Doña Barbara Maria de Hueva was born at Madrid in 1733. Before she had reached her twentieth year, according to Bermudez, she had acquired so much skill in painting, that at the first meeting of the Academy of St. Ferdinand in 1752, on the exhibition of some of her sketches, she was immediately elected an honorary academician, and received the first diploma issued under the royal charter. "This proud distinction," said the president, "is conferred in the hope that the fair artist may be encouraged to rival the fame of those ladies already illustrious in art." How far this hope was realized, Bermudez has omitted to inform us.
THE MIRACULOUS PICTURE OF THE VIRGIN.
The eminent American sculptor Greenough, who has recently (1853) departed this life, wrote several years ago a very interesting account of a wonderful picture at Florence, from which the following is extracted:
"When you enter the church of Santissima Annunziata, at Florence, your attention is drawn at once to a sort of miniature temple on the left hand. It is of white marble; but the glare and flash of crimson hangings and silver lamps scarcely allow your eye the quiet necessary to appreciate either form or material. A picture hangs there. It is the Miraculous Annunciation. The artist who was employed to paint it, had finished all except the head of the Virgin Mary, and fell asleep before the easel while the work was in that condition. On awakening, he beheld the picture finished; and the short time which had elapsed, and his own position relative to the canvas, made it clear (so says the tradition) that a divine hand had completed a task which, to say the least, a mortal could only attempt with despair.
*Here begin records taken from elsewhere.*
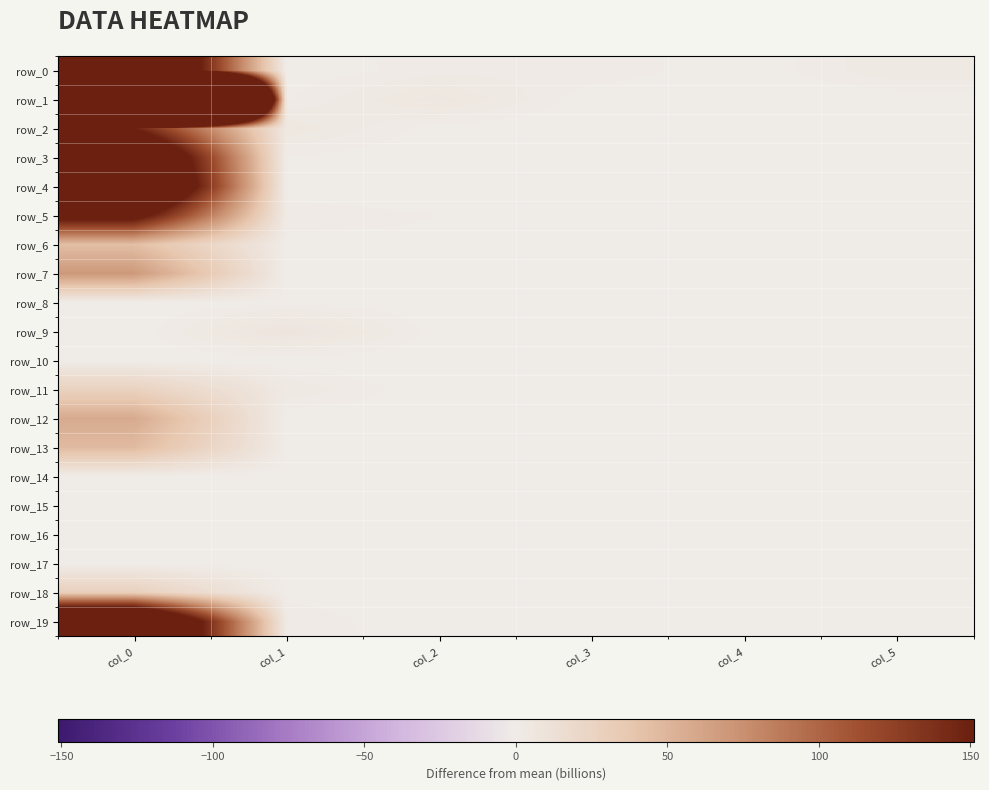

At which label is row_5 closest to 84?

col_1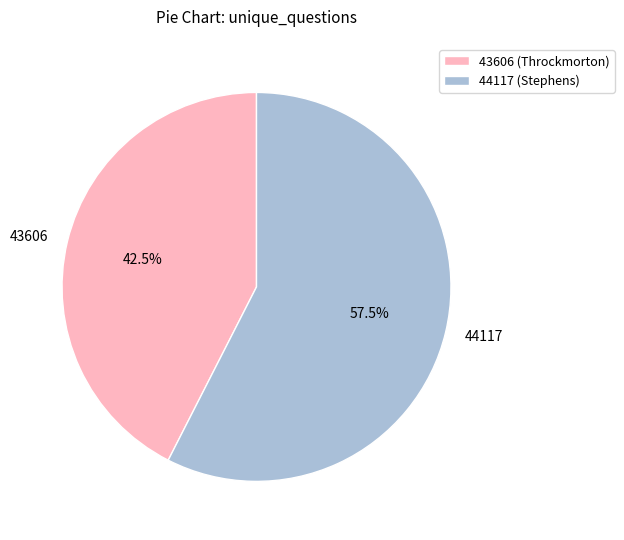

What is the majority slice?

44117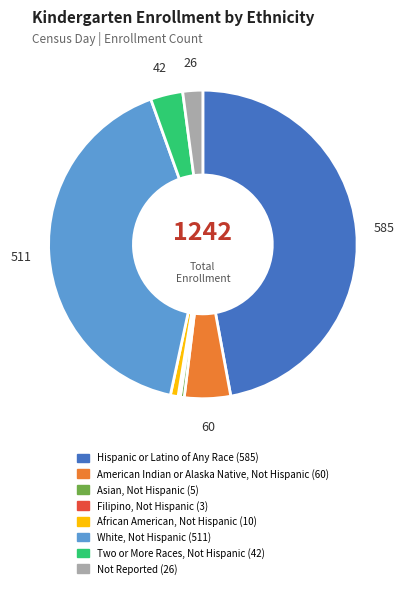

Is it true that Two or More Races, Not Hispanic is 3% of the pie?

True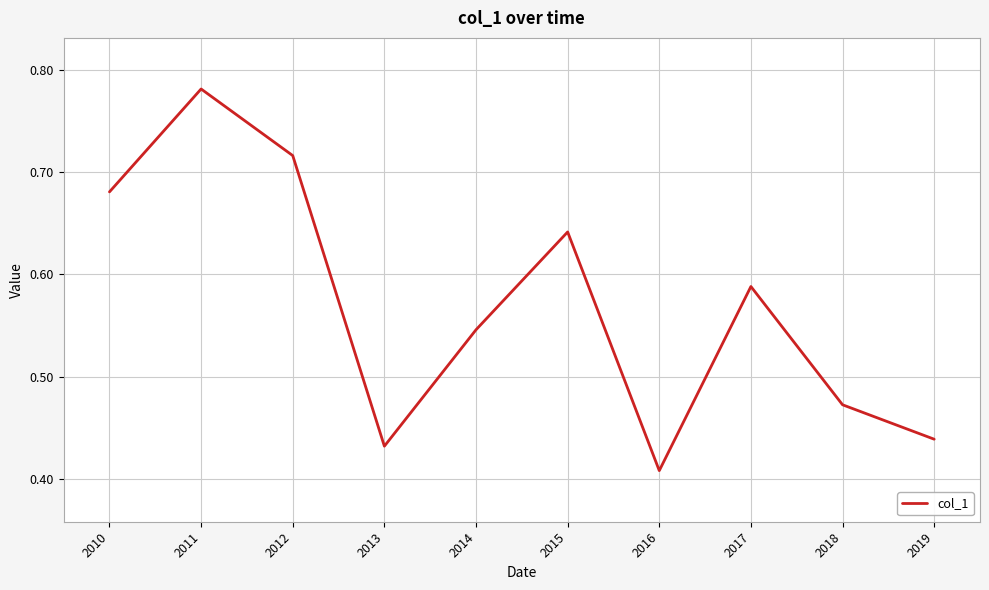

What is the sum of all values?

5.7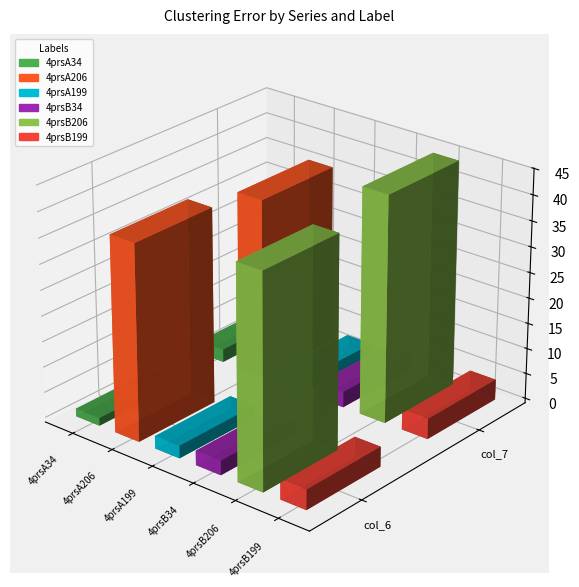

What is the smallest value displayed?

1.5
"Less than this has made many pictures in Italy the objects of attentions which our Puritan fathers condemned as idolatrous. The miraculous 'Annunziata' became, accordingly, the divinity of a splendid shrine. The fame of her interposition spread far and wide, and her tabernacle was filled with the costly offerings of the devout, the showy tributes of the zealous. The prince gave of his abundance, nor was the widow's mite refused; and to this day the reputation of this shrine stands untouched among all papal devotees.
"The Santissima Annunziata is always veiled, unless her interposition is urgently demanded by the apprehension of famine, plague, cholera, or some other public calamity. During my own residence at Florence, I have never known the miraculous picture to be uncovered during a drought, without the desired result immediately following. In cases of long continued rains, its intervention has been equally happy. I have heard several persons, rather inclined to skepticism as to the miraculous qualities of the picture, hint that the barometer was consulted on these occasions; else, say they, why was not the picture uncovered before the mischief had gone so far? What an idea is suggested by the bare hint!
"I stood on the pavement of the church, with an old man who had himself been educated as a priest. He had a talent for drawing, and became a painter. As a practical painter, he was mediocre; but he was learned in everything relating to art. He gradually sank from history to portrait, from portrait to miniature, from miniature to restoration; and had the grim satisfaction, in his old age, of mending what in his best days he never could make—good pictures. When I knew him, he was one of the conservators of the Royal Gallery. He led me before the shrine, and whispered, with much veneration, the story I have related of its origin. When I had gazed long at the picture, I turned to speak to him, but he had left the church. As I walked through the vestibule, however, I saw him standing near one of the pillars that adorn the façade. He was evidently waiting for me. Me-thinks I see him now, with his face of seventy and his dress of twenty-five, his bright black wig, his velvet waistcoat, and glittering gold chain—his snuff-box in his hand, and a latent twinkle in his black eyes. 'What is really remarkable in that miraculous picture,' said he, taking me by the button, and forcing me to bend till his mouth and my ear were exactly on a line—'What is really remarkable about it is, that the angel who painted that Virgin, so completely adopted the style of that epoch! Same angular, incorrect outline! Same opaque shadows! eh? eh?' He took a pinch, and wishing me a good appetite, turned up the Via S. Sebastiano."